We touch base with our families again in six weeks, then in six months . . . then in a year. First, we ask: is the furniture holding up, did we forget anything, is there a new baby, another person who moved in or out? We want to understand what’s going on with the family. If there’s someone who’s behind on utility bills, we’ll connect them with help. If someone has bed bugs, we’ll connect them with Orkin. If somebody wants to go back to school and needs a computer, we’ll connect them to our computer geeks in Birmingham. We try as best as we can to build this web of security so they can keep their home, rebuild their lives in it and ultimately give back.

On results

At the one-year mark, I would say that 90% of our families succeed in giving back. We don’t have to ask them.

Of the 400 families we’ve helped move, only 2% have returned to shelters. When you look at the standard numbers out there – the percentage hovers around 70%. Our families are beating the odds.
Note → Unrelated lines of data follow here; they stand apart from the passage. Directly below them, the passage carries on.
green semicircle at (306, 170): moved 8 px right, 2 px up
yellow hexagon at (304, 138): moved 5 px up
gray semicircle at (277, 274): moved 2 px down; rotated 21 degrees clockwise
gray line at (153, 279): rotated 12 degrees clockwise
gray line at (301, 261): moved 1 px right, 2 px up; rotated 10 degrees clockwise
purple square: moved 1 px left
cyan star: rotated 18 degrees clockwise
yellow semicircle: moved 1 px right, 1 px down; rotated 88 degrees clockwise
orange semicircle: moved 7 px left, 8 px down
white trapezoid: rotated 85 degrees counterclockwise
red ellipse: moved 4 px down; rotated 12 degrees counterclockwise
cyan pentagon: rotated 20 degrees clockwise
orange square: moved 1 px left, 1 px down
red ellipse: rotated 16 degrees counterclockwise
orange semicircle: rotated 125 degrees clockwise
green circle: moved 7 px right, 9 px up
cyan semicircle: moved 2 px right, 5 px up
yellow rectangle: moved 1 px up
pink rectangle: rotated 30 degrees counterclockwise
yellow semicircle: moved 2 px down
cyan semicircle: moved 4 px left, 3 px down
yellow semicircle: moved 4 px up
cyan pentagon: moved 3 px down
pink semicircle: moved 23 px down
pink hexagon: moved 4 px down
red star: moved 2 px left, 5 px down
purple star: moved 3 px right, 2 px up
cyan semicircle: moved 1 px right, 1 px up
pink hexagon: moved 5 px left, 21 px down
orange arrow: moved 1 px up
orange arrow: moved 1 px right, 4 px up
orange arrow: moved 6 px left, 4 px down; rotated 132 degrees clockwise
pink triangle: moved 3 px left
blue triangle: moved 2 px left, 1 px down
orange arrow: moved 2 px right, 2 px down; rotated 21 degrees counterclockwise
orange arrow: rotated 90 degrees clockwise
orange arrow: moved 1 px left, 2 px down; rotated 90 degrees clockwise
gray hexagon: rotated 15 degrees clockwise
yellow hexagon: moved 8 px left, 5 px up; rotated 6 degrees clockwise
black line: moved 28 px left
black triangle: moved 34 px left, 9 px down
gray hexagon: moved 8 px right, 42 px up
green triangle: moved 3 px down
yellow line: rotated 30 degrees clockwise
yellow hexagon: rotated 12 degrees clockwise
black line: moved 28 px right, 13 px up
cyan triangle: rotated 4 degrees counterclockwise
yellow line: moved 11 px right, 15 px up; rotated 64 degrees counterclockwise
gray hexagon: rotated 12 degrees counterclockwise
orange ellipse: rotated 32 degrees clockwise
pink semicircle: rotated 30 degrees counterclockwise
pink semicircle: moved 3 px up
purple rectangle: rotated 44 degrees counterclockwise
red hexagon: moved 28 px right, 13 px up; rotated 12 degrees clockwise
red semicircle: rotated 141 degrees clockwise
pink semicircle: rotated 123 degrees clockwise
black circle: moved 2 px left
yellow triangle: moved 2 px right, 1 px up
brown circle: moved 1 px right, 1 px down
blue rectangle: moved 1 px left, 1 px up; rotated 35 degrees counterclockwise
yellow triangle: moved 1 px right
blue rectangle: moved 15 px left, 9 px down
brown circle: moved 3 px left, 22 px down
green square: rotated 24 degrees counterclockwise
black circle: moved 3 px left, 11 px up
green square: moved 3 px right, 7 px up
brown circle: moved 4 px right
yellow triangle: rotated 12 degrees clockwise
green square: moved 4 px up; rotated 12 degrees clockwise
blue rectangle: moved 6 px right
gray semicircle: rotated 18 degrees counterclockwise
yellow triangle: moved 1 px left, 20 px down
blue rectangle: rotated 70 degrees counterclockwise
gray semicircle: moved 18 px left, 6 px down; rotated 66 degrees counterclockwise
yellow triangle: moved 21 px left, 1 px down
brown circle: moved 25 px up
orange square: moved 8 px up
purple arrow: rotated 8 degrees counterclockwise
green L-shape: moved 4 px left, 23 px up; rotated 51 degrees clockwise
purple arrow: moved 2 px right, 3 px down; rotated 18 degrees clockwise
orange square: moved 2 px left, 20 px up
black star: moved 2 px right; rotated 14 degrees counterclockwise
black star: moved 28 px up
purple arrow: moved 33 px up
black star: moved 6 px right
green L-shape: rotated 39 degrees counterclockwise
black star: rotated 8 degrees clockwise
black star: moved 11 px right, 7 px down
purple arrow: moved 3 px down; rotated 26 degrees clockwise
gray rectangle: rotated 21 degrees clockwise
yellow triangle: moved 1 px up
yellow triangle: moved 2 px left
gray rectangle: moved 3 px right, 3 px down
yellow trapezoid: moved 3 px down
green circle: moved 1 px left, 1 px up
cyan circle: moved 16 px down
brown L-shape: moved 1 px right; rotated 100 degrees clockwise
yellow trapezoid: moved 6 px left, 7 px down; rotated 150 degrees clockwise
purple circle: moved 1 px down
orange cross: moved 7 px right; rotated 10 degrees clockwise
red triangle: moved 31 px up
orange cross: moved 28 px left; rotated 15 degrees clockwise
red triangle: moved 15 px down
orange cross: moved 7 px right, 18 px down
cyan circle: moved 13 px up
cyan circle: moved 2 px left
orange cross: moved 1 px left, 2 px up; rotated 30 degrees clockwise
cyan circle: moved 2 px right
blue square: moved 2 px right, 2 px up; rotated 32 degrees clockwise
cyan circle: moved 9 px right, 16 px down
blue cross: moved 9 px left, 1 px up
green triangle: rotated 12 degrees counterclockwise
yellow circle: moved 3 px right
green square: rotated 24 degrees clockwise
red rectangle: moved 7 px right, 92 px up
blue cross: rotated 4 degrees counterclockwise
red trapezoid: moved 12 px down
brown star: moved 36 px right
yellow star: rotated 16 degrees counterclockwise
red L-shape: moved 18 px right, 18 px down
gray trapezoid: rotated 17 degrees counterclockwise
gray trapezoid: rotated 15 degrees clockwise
So we know what we’re doing is working.

On next steps

How do you see Humble Design growing?

Usually, a company starts out in an area that they feel they can tackle before they move to greater need. Humble Design started out in a community that has the greatest need in the nation. If we can be successful here, just think of what we can do for the other cities that don’t have as critical a need. Just imagine, how we can furnish every single home in need. In my mind, Humble Design needs to be nationwide. There’s enough furniture out there – you know it – there’s enough stuff people aren’t using in everyone’s home – to furnish every single person who’s leaving a shelter that exists in the U.S

We have this model. We know it works. We’d love to roll it out within the next five years. Fingers crossed.

Humble Design’s Wish List

Beds!!! Bathroom supplies. Shower curtains, bath mats, towels, linens. Anything that goes in your home goes in our homes. Bedding!! Did we mention bedding? Dressers. For more ideas, www.humbledesign.org.

Favorites

Restaurant: El Barzon

Place to meet for drinks: Sugar House in Corktown, next to Slows Bar-B-Q

Building in the skyline: The Terminal – holds so much potential – I just want to take it and redo it and put the windows in.

Place to take kids and visitors: Detroit Zoo

Vacation spot in Michigan: Harsen’s Island

Sport: Lacrosse! Big fans. My husband played for Penn State – so we love it!

Food: I love the Coney Islands here.

Likes to cook? Yes, I like to cook delivery

Never leave home without: Screwdriver. You never know what you’ll have to fix.

Reading

Lean In: Women, Work and the Will to Lead, by Sheryl Sandberg

Interesting Facts

My daughter’s name is Tuesday after the day my husband and I first met in class.

My son’s name is Henson – after Jim Henson of the Muppets.